In Kokomo, Indiana, a small industrial city in the Rust Belt, the under-five share has risen from 5.4 percent to 6.4 percent—a one-percentage-point increase that stands in stark contrast to the national trend.
This anomaly offers a glimpse into what might be possible when cities invest in revitalization.
Over the past decade, Kokomo has undertaken a series of initiatives to attract and retain young families, including building new housing, expanding parks and trails, and introducing a free bus system.
These efforts have helped stabilize the local economy and create a more family-friendly environment, countering the broader trend of declining birth rates in many parts of the country.
The housing market’s evolution has also played a role in shaping these demographic patterns.

According to the National Association of Realtors, the typical first-time homebuyer is now 40 years old, a stark contrast to the 25- to 34-year-old demographic that dominated the market in the early 2000s.
Baby boomers, who first entered the housing market during their late 20s and early 30s, still account for 42 percent of all homebuyers, while millennials make up just 29 percent.
This shift has implications for fertility rates, as older buyers may be less likely to have young children.
However, cities like Kokomo suggest that targeted investments in infrastructure and affordability can help retain young families and counteract these trends.

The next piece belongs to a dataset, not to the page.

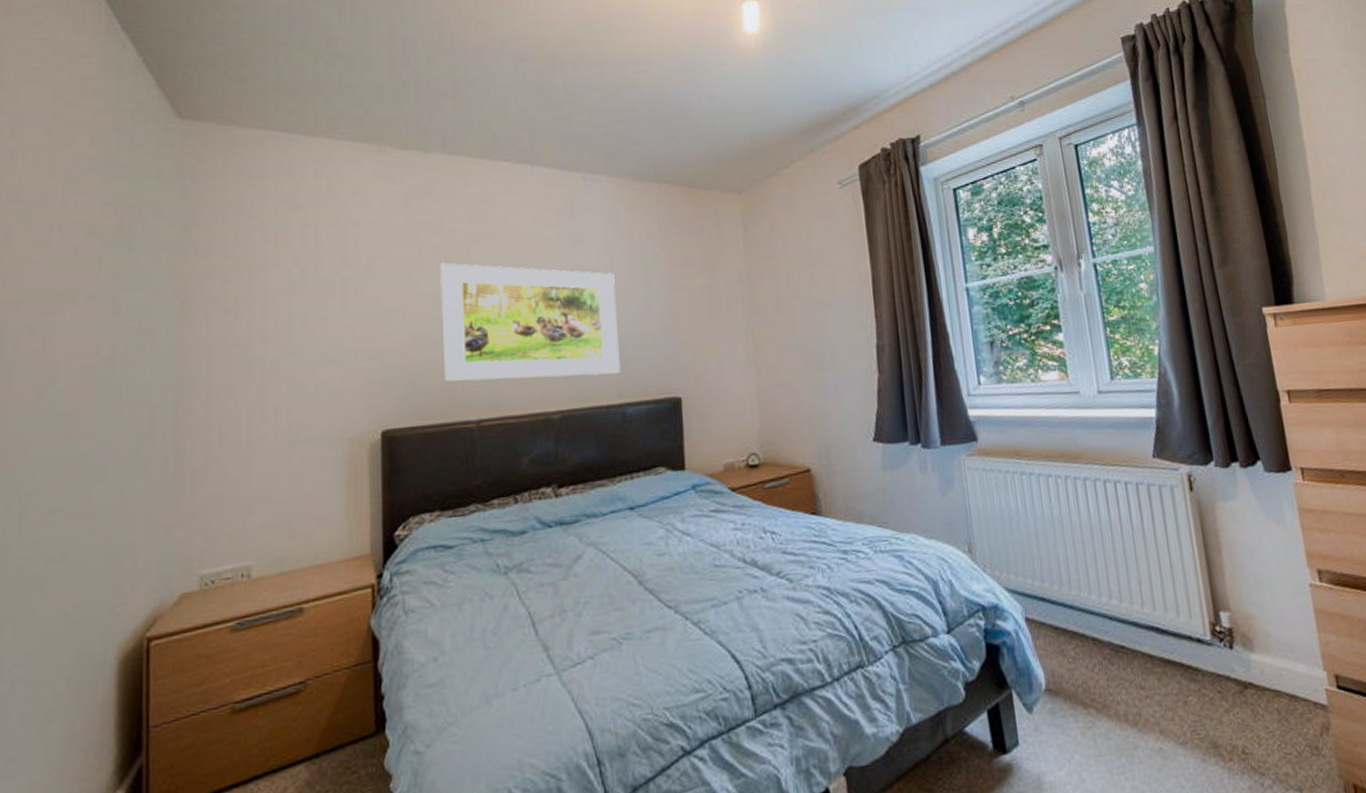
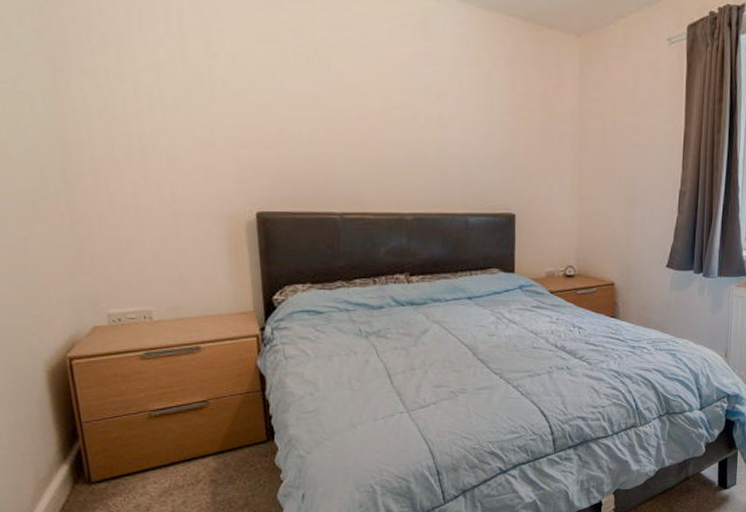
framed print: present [440,262,620,382] -> none [302,65,465,188]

In contrast, cities like Manhattan have experienced a stark reversal.
Between 2020 and 2023, the city lost 92,000 children under five—a 17 percent decline—while median rents for an apartment surged by 30 percent.
This exodus of young families underscores the challenges faced by large urban centers grappling with rising costs and limited housing supply.
Only a handful of other cities, such as Charlottesville, Virginia, and Decatur and Gadsden, Alabama, have managed to buck the overall decline, each gaining less than 0.5 percentage points in their under-five shares.
These outliers highlight the complex interplay of economic, social, and policy factors that shape demographic trends across the country.
As the data reveals, the story of America’s changing demographics is one of both challenge and opportunity.
While many cities struggle to retain young families in the face of migration and rising costs, others are finding ways to reverse the tide through strategic investments and community-focused policies.
The contrast between cities like Kokomo and Manhattan underscores the importance of localized solutions in addressing the broader national trends that are reshaping the fabric of American society.